Поход удался на славу. Мы загорели дочерна под горным мартовским солнцем, надышались таёжным весенним воздухом, налюбовались красотами пробуждающегося от зимней спячки Алтая и, бесспорно, были счастливы. Приключений тоже было — хоть отбавляй!
Я впервые руководил лыжным путешествием второй категории сложности и был преисполнен чувством собственной ответственности. На дворе стоял 1980 год. Мы, четверо парней и две девушки, вышли на маршрут из села Элекмонар 8 марта. Ну, конечно, в этот день дежурными были парни, ведь женский праздник!
Не успели мы пройти крайние избушки, как дорогу нам преградили... коровы. Кругом вообще-то снег, и зачем их выпустили — непонятно. Огромный бык повернулся к нам и, что-то нечленораздельно промычав, стал свирепо выбрыкиваться задом, демонстрируя свою агрессивность. Остановившись, мы невольно попятились.
— Да вы что, мужики! — удивился веснушчатый крестьянский сын Андрей Сорокин. Грозно нахмурив брови и перехватив лыжные палки в одну руку, он, как тореадор, решительно двинулся навстречу опасности. Когда скотина позорно бежала, все увидели, что это не бык, а корова.

Извлечённые записи
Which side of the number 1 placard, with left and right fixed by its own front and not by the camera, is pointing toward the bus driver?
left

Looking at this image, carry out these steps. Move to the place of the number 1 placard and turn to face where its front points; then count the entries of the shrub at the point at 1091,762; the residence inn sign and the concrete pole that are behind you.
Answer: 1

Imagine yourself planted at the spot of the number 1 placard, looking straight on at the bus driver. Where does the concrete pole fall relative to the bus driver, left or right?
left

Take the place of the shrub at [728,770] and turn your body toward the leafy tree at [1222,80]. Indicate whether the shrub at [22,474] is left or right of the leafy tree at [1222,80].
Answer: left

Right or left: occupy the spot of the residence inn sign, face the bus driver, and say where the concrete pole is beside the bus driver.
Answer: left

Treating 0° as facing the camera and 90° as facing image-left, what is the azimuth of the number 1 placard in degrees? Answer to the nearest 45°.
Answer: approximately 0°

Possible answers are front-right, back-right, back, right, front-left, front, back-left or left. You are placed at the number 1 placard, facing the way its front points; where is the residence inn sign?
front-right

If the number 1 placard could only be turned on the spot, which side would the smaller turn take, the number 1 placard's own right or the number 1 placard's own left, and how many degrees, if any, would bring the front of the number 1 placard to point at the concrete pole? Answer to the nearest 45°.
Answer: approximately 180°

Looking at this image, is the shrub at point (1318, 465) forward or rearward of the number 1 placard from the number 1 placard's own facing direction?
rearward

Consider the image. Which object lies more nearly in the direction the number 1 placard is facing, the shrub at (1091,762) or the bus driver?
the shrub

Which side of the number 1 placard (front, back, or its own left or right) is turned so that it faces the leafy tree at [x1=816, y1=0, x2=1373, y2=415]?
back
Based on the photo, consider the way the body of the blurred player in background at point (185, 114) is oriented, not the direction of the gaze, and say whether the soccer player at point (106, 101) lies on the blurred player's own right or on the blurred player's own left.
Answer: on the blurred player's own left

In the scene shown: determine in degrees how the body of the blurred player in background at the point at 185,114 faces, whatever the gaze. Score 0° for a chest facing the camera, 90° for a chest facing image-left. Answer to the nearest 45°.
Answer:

— ВОПРОСЫ ПО МАТЕРИАЛУ —
A. Ответьте коротко по рассказу о походе:
(i) В каком году был поход?
(ii) Из какого села группа вышла на маршрут?
(iii) Кем на деле оказался «бык»?
B. Перепишите из рассказа о походе слово в слово всё от слов «Не успели мы» вплоть до слов «бык, а корова.».
Отвечайте, опираясь только на рассказ о походе.

— ОТВЕТЫ К ЗАДАНИЮ —
A.
(i) В 1980 году.
(ii) Из села Элекмонар.
(iii) Коровой.

B.
Не успели мы пройти крайние избушки, как дорогу нам преградили... коровы. Кругом вообще-то снег, и зачем их выпустили — непонятно. Огромный бык повернулся к нам и, что-то нечленораздельно промычав, стал свирепо выбрыкиваться задом, демонстрируя свою агрессивность. Остановившись, мы невольно попятились.
— Да вы что, мужики! — удивился веснушчатый крестьянский сын Андрей Сорокин. Грозно нахмурив брови и перехватив лыжные палки в одну руку, он, как тореадор, решительно двинулся навстречу опасности. Когда скотина позорно бежала, все увидели, что это не бык, а корова.